Research Ethics Committee Reference: 11/SC/0440 and 12/SC/0357
International Standard Randomised Controlled Trial Number: ISRCTN: 32008295

System for Electronic Notification and Documentation (SEND)

Research has shown that physiological deteriorations in patients are commonly unrecognised and suggests that clinical staff make errors in calculating Track and Trigger (T&T) scores, leading to potential delays in appropriately escalating the care of deteriorating patients.

In 2007 NICE recommended the assessment of the clinical effectiveness of automated (electronic) monitoring systems in identifying deteriorating patients earlier, and improving the ability of nursing and medical staff to deliver more timely interventions and treatments.

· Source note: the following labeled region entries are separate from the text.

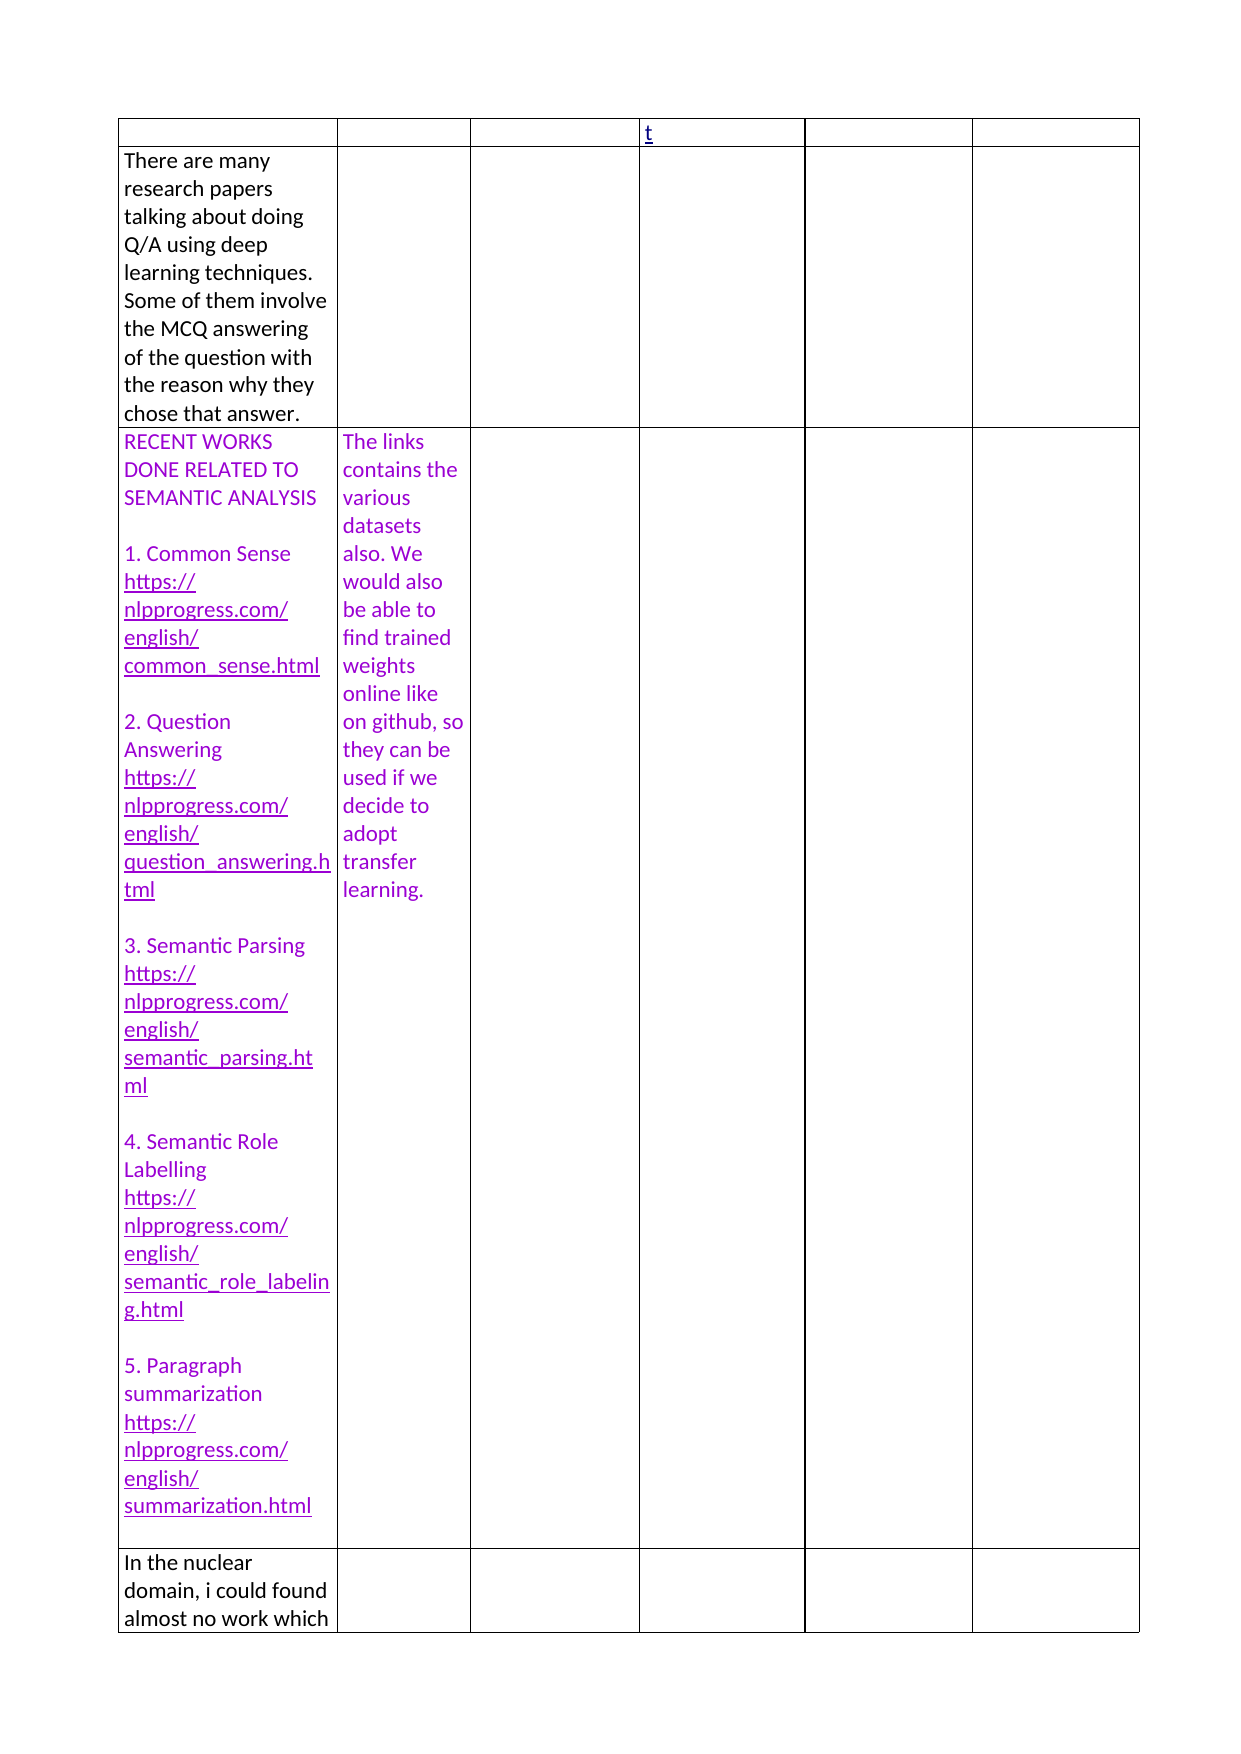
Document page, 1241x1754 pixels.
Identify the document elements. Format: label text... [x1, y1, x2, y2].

table_cell [640, 1549, 804, 1632]
table_cell RECENT WORKS DONE RELATED TO SEMANTIC ANALYSIS 1. Common Sense https://nlpprogress.com/english/common_sense.html 2. Question Answering https://nlpprogress.com/english/question_answering.html 3. Semantic Parsing https://nlpprogress.com/english/semantic_parsing.html 4. Semantic Role Labelling https://nlpprogress.com/english/semantic_role_labeling.html 5. Paragraph summarization https://nlpprogress.com/english/summarization.html [119, 428, 337, 1548]
table_cell [806, 1549, 972, 1632]
table_cell The links contains the various datasets also. We would also be able to find trained weights online like on github, so they can be used if we decide to adopt transfer learning. [338, 428, 470, 1548]
table_cell [806, 147, 972, 427]
table_cell There are many research papers talking about doing Q/A using deep learning techniques. Some of them involve the MCQ answering of the question with the reason why they chose that answer. [119, 147, 337, 427]
table_cell [338, 1549, 470, 1632]
table_cell In the nuclear domain, i could found almost no work which [119, 1549, 337, 1632]
table_cell [471, 428, 639, 1548]
table_cell [471, 1549, 639, 1632]
table_cell [806, 428, 972, 1548]
table_cell [338, 119, 470, 146]
table_cell [806, 119, 972, 146]
table_cell [640, 428, 804, 1548]
table_cell [973, 119, 1139, 146]
table_cell [973, 147, 1139, 427]
table_cell [338, 147, 470, 427]
table_cell [640, 147, 804, 427]
table_cell t [640, 119, 804, 146]
table_cell [973, 428, 1139, 1548]
table_cell [973, 1549, 1139, 1632]
table_cell [471, 147, 639, 427]
table_cell [119, 119, 337, 146]
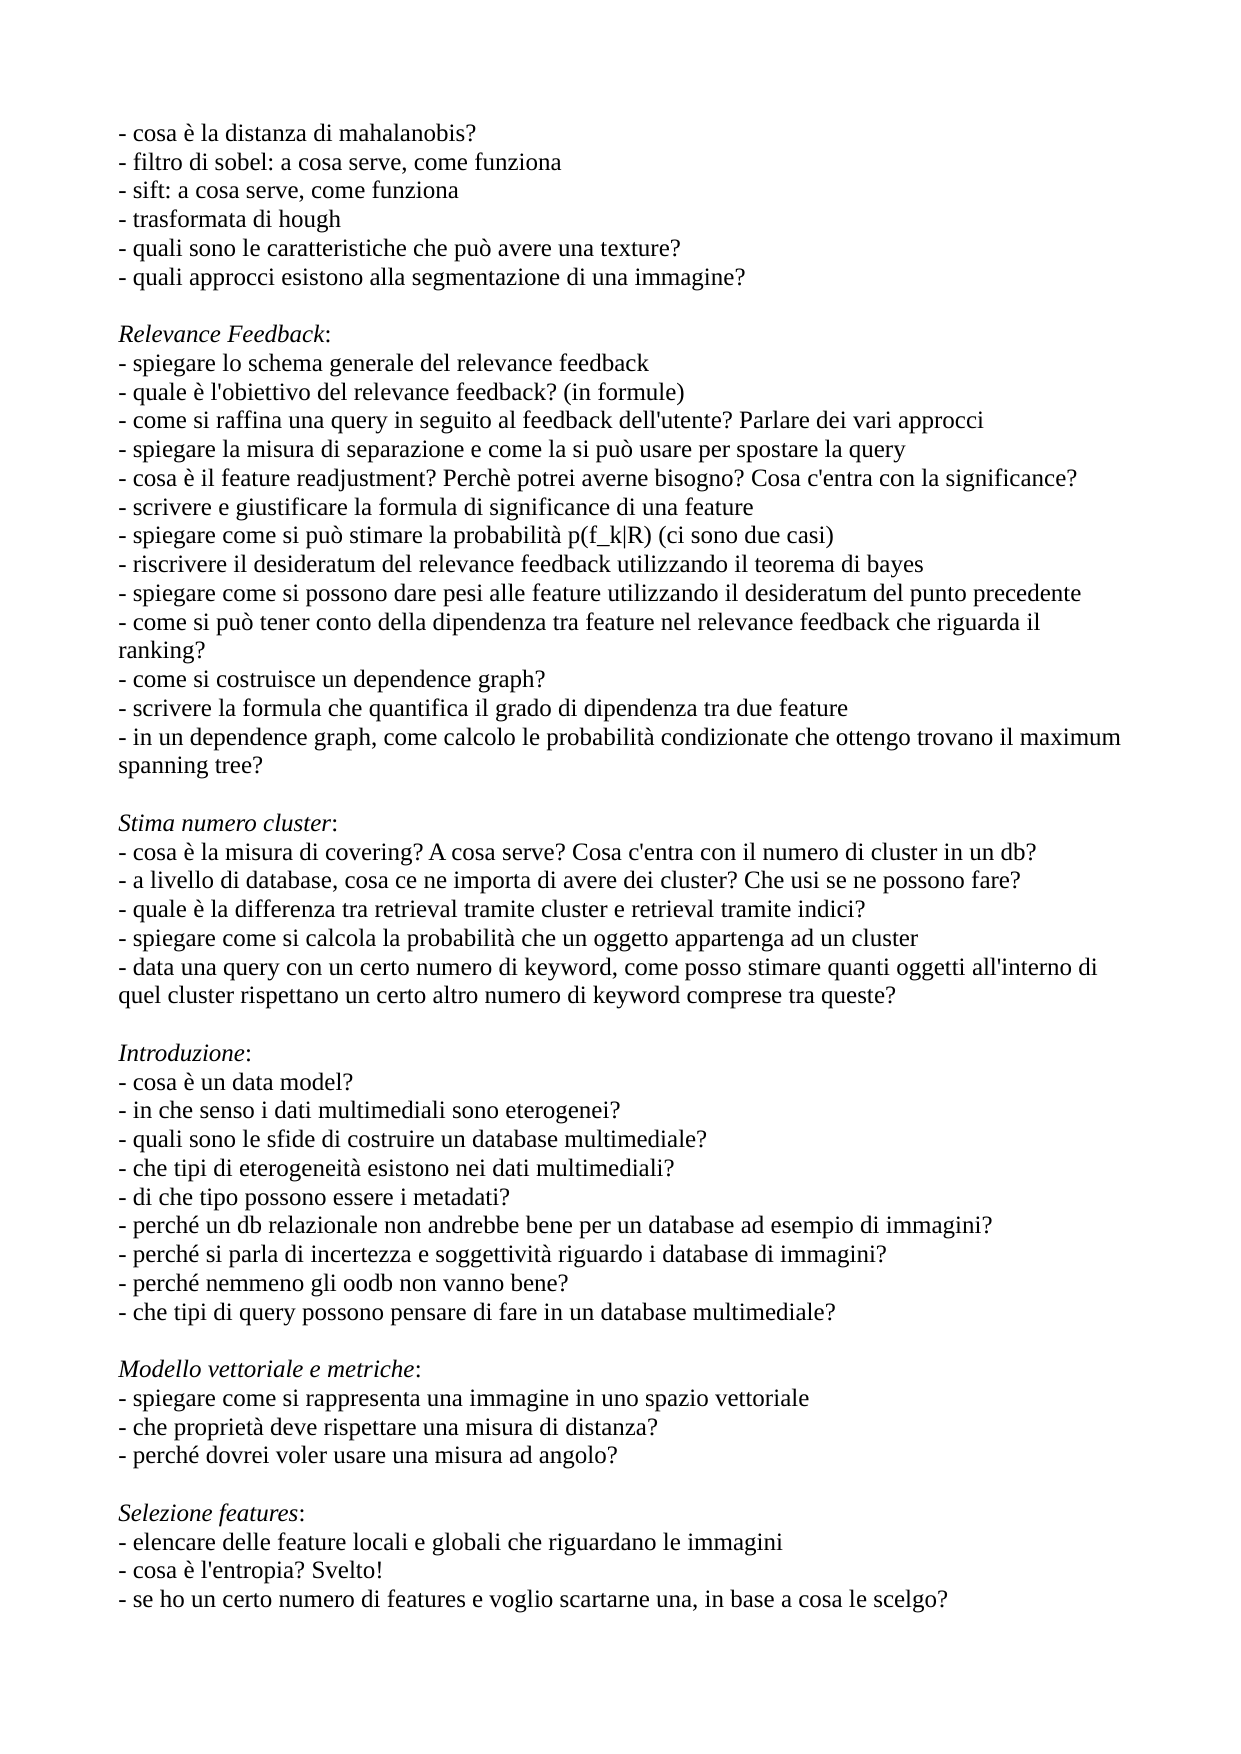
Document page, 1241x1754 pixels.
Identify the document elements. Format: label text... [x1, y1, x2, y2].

text - se ho un certo numero di features e voglio scartarne una, in base a cosa le scelgo? [118, 1584, 1122, 1613]
text - cosa è l'entropia? Svelto! [118, 1556, 1122, 1584]
text - riscrivere il desideratum del relevance feedback utilizzando il teorema di bayes [118, 549, 1122, 578]
text Modello vettoriale e metriche: [118, 1354, 1122, 1383]
text - che proprietà deve rispettare una misura di distanza? [118, 1412, 1122, 1441]
text - a livello di database, cosa ce ne importa di avere dei cluster? Che usi se ne possono fare? [118, 866, 1122, 894]
text - in che senso i dati multimediali sono eterogenei? [118, 1096, 1122, 1124]
text Selezione features: [118, 1498, 1122, 1527]
text - che tipi di eterogeneità esistono nei dati multimediali? [118, 1153, 1122, 1182]
text - quali sono le caratteristiche che può avere una texture? [118, 233, 1122, 262]
text - sift: a cosa serve, come funziona [118, 176, 1122, 204]
text - cosa è un data model? [118, 1067, 1122, 1096]
text Relevance Feedback: [118, 319, 1122, 348]
text - trasformata di hough [118, 204, 1122, 233]
text - quali sono le sfide di costruire un database multimediale? [118, 1124, 1122, 1153]
text Stima numero cluster: [118, 808, 1122, 837]
text - perché nemmeno gli oodb non vanno bene? [118, 1268, 1122, 1297]
text - quale è l'obiettivo del relevance feedback? (in formule) [118, 377, 1122, 406]
text - spiegare lo schema generale del relevance feedback [118, 348, 1122, 377]
text - cosa è la misura di covering? A cosa serve? Cosa c'entra con il numero di cluster in un db? [118, 837, 1122, 866]
text - filtro di sobel: a cosa serve, come funziona [118, 147, 1122, 176]
text - perché un db relazionale non andrebbe bene per un database ad esempio di immagini? [118, 1211, 1122, 1239]
text Introduzione: [118, 1038, 1122, 1067]
text - spiegare la misura di separazione e come la si può usare per spostare la query [118, 434, 1122, 463]
text - spiegare come si possono dare pesi alle feature utilizzando il desideratum del punto precedente [118, 578, 1122, 607]
text - perché si parla di incertezza e soggettività riguardo i database di immagini? [118, 1239, 1122, 1268]
text - cosa è il feature readjustment? Perchè potrei averne bisogno? Cosa c'entra con la significance? [118, 463, 1122, 492]
text - scrivere la formula che quantifica il grado di dipendenza tra due feature [118, 693, 1122, 722]
text - data una query con un certo numero di keyword, come posso stimare quanti oggetti all'interno di quel cluster rispettano un certo altro numero di keyword comprese tra queste? [118, 952, 1122, 1009]
text - come si raffina una query in seguito al feedback dell'utente? Parlare dei vari approcci [118, 406, 1122, 434]
text - di che tipo possono essere i metadati? [118, 1182, 1122, 1211]
text - come si costruisce un dependence graph? [118, 664, 1122, 693]
text - cosa è la distanza di mahalanobis? [118, 118, 1122, 147]
text - quali approcci esistono alla segmentazione di una immagine? [118, 262, 1122, 291]
text - in un dependence graph, come calcolo le probabilità condizionate che ottengo trovano il maximum spanning tree? [118, 722, 1122, 779]
text - spiegare come si può stimare la probabilità p(f_k|R) (ci sono due casi) [118, 521, 1122, 549]
text - che tipi di query possono pensare di fare in un database multimediale? [118, 1297, 1122, 1326]
text - elencare delle feature locali e globali che riguardano le immagini [118, 1527, 1122, 1556]
text - spiegare come si rappresenta una immagine in uno spazio vettoriale [118, 1383, 1122, 1412]
text - perché dovrei voler usare una misura ad angolo? [118, 1441, 1122, 1469]
text - scrivere e giustificare la formula di significance di una feature [118, 492, 1122, 521]
text - quale è la differenza tra retrieval tramite cluster e retrieval tramite indici? [118, 894, 1122, 923]
text - come si può tener conto della dipendenza tra feature nel relevance feedback che riguarda il ranking? [118, 607, 1122, 664]
text - spiegare come si calcola la probabilità che un oggetto appartenga ad un cluster [118, 923, 1122, 952]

A multidisciplinary team of clinicians, nurses, human factors scientists, biomedical engineers and computer scientists from across the OUH and the University of Oxford was formed to design and develop a system for documenting and displaying patients' observations tailored to the needs of the OUH.

The SEND project aims to improve patient care and clinical practice by promoting safe, high-quality clinical care which complements current practice and by reducing the burden on clinical staff of reviewing patient data.

Sleep in the ICU - Lowering Elements of Noise in the Critical Care Environment (SILENCE)

Sound levels in the Intensive Care Unit (ICU) are well above the recommended levels suggested by the World Health Organisation. Lowering these levels, even modestly, may help patients to sleep, and may result in fewer episodes of ICU-acquired delirium experienced by patients during their stay. Patients who develop delirium tend to have longer hospital stays and often have long-term health problems after they have been discharged home.

The SILENCE Programme is a series of studies designed to lower noise levels, improve sleep hygiene, and ultimately reduce the incidence of ICU-acquired delirium.

In parallel with unit level assessments data will be collected on patient experience. Interview transcripts and patient feedback questionnaires will be reviewed, and in-situ observations will be completed in the ICU to gather information about key sources of noise and how different noises affect patients, visitors, and staff. A patient-led exercise will identify areas of particular concern and prioritise practice change.

The research programme has been funded through a project grant awarded by the NIHR Research for Patient Benefit scheme, and a small grant awarded by the University of Oxford Medical Sciences Division, and is sponsored by the University of Oxford.